**Problems to solve:**
**1.** Copy out the full text on Netanyahu's speech before the United Nations, character for character.
**2.** Convert the lines of the entries between the line holding "## INSTITUTO NACIONAL" and the line holding "Continuaçªo do Parecer: 5.408.464", inclusive, into a JSON list of strings with one string per line, omitting blank lines and including nothing else.

**Selected text:**
──────────

Culture

Israel’s painful concessions are like Iran’s nuclear weapon — a fantasy

An entry from Aleksandr Kalinin in our. He explains, "I did a different take on it, namely what WE see when he does his performance, we don't pay attention to his drawing, we see nothing, rather we see him as the cartoon/clown." (Image: Aleksandr Kalinin)
An entry from Aleksandr Kalinin in our Netanyahu graphic series. Kalinin explains, “I did a different take on it, namely what WE see when he does his performance, we don’t pay attention to his drawing, we see nothing, rather we see him as the cartoon/clown.” (Image: Aleksandr Kalinin)

This is part of Marc H. Ellis’s “Exile and the Prophetic” feature for Mondoweiss. To read the entire series visit the archive page.

An original take on Benjamin Netanyahu’s speech before the United Nations yesterday is hard to find.  It isn’t easy to creatively analyze United Nations’ kitsch.

Kitsch can be sentimental.  Netanyahu’s speech had that.  Kitsch can be vulgar.  Netanyahu covered that angle, too.  Netanyahu left his cartoon props from last year’s speech behind.  Thus he didn’t employ another aspect of kitsch – tackiness.  Or did he?

Iran, Iran, Iran.  Without one nuclear weapon and without any real sense of how close Iran is to that one nuclear weapon, nowhere in his address did Netanyahu allude to Israel’s ultimate threat – to retaliate with its many nuclear weapons.

Why not threaten to use Israel’s ace in the hole?  The rhetorical drama alone would be worth it.  Because Israel won’t admit it has one nuclear weapon, let alone the scores everyone knows it has.

On the Palestinians, the real issue, Netanyahu continued in a rote mode, contrasting his honesty with Iran’s dishonesty:

Israel welcomes engagement with the wider Arab world. We hope that our common interests and common challenges will help us forge a more peaceful future. And Israel’s — continues to seek an historic compromise with our Palestinian neighbors, one that ends our conflict once and for all. We want peace based on security and mutual recognition, in which a demilitarized Palestinian state recognizes the Jewish state of Israel. I remain committed to achieving an historic reconciliation and building a better future for Israelis and Palestinians alike.

──────────

Entries of extracted data:
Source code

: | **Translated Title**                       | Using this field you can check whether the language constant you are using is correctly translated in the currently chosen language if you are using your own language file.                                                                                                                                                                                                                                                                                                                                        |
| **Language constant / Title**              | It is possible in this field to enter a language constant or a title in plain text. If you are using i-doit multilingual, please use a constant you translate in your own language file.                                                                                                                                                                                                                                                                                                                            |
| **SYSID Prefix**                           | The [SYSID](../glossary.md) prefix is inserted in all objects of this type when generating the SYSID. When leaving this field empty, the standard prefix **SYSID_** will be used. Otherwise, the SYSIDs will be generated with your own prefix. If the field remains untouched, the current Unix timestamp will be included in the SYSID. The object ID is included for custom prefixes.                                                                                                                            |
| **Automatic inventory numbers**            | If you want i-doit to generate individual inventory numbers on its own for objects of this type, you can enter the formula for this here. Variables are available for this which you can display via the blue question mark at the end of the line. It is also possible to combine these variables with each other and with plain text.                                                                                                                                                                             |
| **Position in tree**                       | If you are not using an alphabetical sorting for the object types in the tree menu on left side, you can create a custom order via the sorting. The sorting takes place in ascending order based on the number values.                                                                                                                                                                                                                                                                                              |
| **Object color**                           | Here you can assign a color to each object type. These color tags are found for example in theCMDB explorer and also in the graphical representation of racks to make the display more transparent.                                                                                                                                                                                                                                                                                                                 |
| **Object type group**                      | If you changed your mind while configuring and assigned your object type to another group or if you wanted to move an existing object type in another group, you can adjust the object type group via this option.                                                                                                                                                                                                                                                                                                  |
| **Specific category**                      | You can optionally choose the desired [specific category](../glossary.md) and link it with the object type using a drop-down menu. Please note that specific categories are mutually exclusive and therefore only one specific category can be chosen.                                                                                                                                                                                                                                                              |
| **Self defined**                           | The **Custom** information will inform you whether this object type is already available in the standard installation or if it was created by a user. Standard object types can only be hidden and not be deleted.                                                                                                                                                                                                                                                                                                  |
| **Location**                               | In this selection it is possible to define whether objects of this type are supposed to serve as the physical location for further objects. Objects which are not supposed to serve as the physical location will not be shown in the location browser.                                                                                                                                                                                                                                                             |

──────────

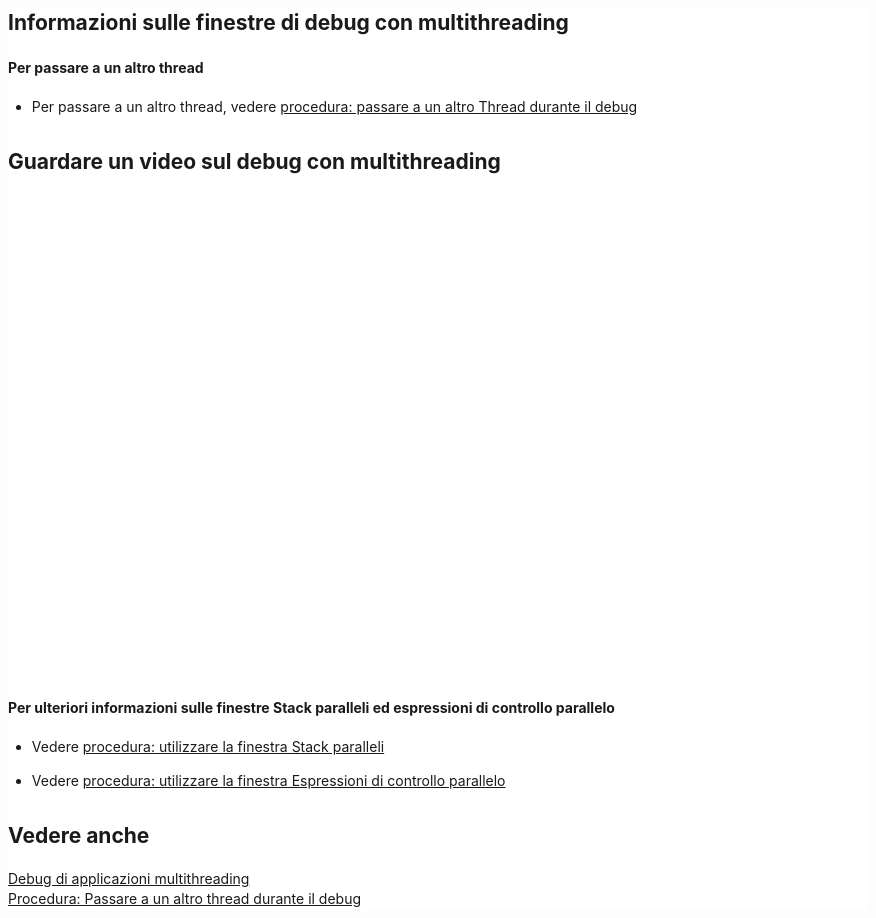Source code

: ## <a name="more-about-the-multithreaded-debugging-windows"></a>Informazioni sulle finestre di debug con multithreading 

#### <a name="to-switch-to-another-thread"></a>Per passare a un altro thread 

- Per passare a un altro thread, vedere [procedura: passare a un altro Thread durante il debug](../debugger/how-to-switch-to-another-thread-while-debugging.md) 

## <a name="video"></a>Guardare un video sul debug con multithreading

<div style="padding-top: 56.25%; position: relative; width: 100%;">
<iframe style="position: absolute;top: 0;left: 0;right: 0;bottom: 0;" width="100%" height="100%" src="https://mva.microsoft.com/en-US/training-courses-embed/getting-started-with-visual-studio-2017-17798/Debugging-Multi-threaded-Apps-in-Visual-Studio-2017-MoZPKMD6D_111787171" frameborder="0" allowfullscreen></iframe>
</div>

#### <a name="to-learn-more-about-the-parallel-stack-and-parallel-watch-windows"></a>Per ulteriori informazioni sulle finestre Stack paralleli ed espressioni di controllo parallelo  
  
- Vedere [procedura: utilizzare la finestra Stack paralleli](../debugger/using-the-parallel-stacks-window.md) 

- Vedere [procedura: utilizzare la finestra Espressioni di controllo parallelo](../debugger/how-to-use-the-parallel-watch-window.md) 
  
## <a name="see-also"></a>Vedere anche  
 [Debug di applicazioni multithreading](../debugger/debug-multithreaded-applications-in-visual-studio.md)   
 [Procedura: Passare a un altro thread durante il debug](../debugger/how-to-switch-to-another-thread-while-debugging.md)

──────────

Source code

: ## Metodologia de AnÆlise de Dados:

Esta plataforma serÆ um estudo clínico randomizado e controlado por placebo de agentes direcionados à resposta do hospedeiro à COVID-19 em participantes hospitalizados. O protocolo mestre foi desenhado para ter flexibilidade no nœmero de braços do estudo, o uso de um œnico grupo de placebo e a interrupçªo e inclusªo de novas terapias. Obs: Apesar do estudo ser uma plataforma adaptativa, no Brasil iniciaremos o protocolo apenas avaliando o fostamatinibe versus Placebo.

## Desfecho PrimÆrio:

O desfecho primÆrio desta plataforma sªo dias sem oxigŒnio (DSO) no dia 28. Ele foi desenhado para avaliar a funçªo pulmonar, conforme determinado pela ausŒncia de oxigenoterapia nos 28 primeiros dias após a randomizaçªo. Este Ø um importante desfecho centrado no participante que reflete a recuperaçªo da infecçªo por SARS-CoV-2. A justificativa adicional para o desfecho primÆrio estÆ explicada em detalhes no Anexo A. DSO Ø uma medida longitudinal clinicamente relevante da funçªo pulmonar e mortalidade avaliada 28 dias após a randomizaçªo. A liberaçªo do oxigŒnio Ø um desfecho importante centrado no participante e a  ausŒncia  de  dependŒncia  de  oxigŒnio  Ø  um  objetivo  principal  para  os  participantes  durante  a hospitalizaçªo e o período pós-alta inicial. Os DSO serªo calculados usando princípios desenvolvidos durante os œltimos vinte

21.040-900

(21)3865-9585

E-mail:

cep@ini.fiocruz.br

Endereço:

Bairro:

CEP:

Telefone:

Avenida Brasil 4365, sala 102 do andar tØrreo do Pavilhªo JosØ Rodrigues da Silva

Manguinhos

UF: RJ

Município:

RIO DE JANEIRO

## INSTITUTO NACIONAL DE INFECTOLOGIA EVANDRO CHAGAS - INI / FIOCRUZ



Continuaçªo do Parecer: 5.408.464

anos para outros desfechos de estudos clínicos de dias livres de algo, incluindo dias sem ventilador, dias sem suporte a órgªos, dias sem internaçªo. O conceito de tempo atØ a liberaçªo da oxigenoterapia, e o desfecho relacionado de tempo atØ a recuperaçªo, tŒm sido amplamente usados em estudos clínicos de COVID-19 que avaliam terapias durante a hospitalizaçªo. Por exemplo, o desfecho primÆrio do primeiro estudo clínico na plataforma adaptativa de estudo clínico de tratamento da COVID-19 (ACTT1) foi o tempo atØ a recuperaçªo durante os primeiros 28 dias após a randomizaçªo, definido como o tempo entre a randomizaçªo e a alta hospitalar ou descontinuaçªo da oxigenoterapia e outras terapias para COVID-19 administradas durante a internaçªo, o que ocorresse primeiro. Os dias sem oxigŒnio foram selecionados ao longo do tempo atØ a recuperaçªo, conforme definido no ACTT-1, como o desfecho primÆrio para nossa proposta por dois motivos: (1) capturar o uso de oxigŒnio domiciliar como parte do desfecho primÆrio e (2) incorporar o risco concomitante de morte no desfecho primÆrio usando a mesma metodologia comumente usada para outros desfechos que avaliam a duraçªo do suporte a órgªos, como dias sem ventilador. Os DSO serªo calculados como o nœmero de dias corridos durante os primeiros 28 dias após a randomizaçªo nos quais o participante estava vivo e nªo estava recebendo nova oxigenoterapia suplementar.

──────────

**Results:**
**1.**
Culture

Israel’s painful concessions are like Iran’s nuclear weapon — a fantasy

An entry from Aleksandr Kalinin in our. He explains, "I did a different take on it, namely what WE see when he does his performance, we don't pay attention to his drawing, we see nothing, rather we see him as the cartoon/clown." (Image: Aleksandr Kalinin)
An entry from Aleksandr Kalinin in our Netanyahu graphic series. Kalinin explains, “I did a different take on it, namely what WE see when he does his performance, we don’t pay attention to his drawing, we see nothing, rather we see him as the cartoon/clown.” (Image: Aleksandr Kalinin)

This is part of Marc H. Ellis’s “Exile and the Prophetic” feature for Mondoweiss. To read the entire series visit the archive page.

An original take on Benjamin Netanyahu’s speech before the United Nations yesterday is hard to find.  It isn’t easy to creatively analyze United Nations’ kitsch.

Kitsch can be sentimental.  Netanyahu’s speech had that.  Kitsch can be vulgar.  Netanyahu covered that angle, too.  Netanyahu left his cartoon props from last year’s speech behind.  Thus he didn’t employ another aspect of kitsch – tackiness.  Or did he?

Iran, Iran, Iran.  Without one nuclear weapon and without any real sense of how close Iran is to that one nuclear weapon, nowhere in his address did Netanyahu allude to Israel’s ultimate threat – to retaliate with its many nuclear weapons.

Why not threaten to use Israel’s ace in the hole?  The rhetorical drama alone would be worth it.  Because Israel won’t admit it has one nuclear weapon, let alone the scores everyone knows it has.

On the Palestinians, the real issue, Netanyahu continued in a rote mode, contrasting his honesty with Iran’s dishonesty:

Israel welcomes engagement with the wider Arab world. We hope that our common interests and common challenges will help us forge a more peaceful future. And Israel’s — continues to seek an historic compromise with our Palestinian neighbors, one that ends our conflict once and for all. We want peace based on security and mutual recognition, in which a demilitarized Palestinian state recognizes the Jewish state of Israel. I remain committed to achieving an historic reconciliation and building a better future for Israelis and Palestinians alike.

**2.**
[
  "## INSTITUTO NACIONAL DE INFECTOLOGIA EVANDRO CHAGAS - INI / FIOCRUZ",
  "Continuaçªo do Parecer: 5.408.464"
]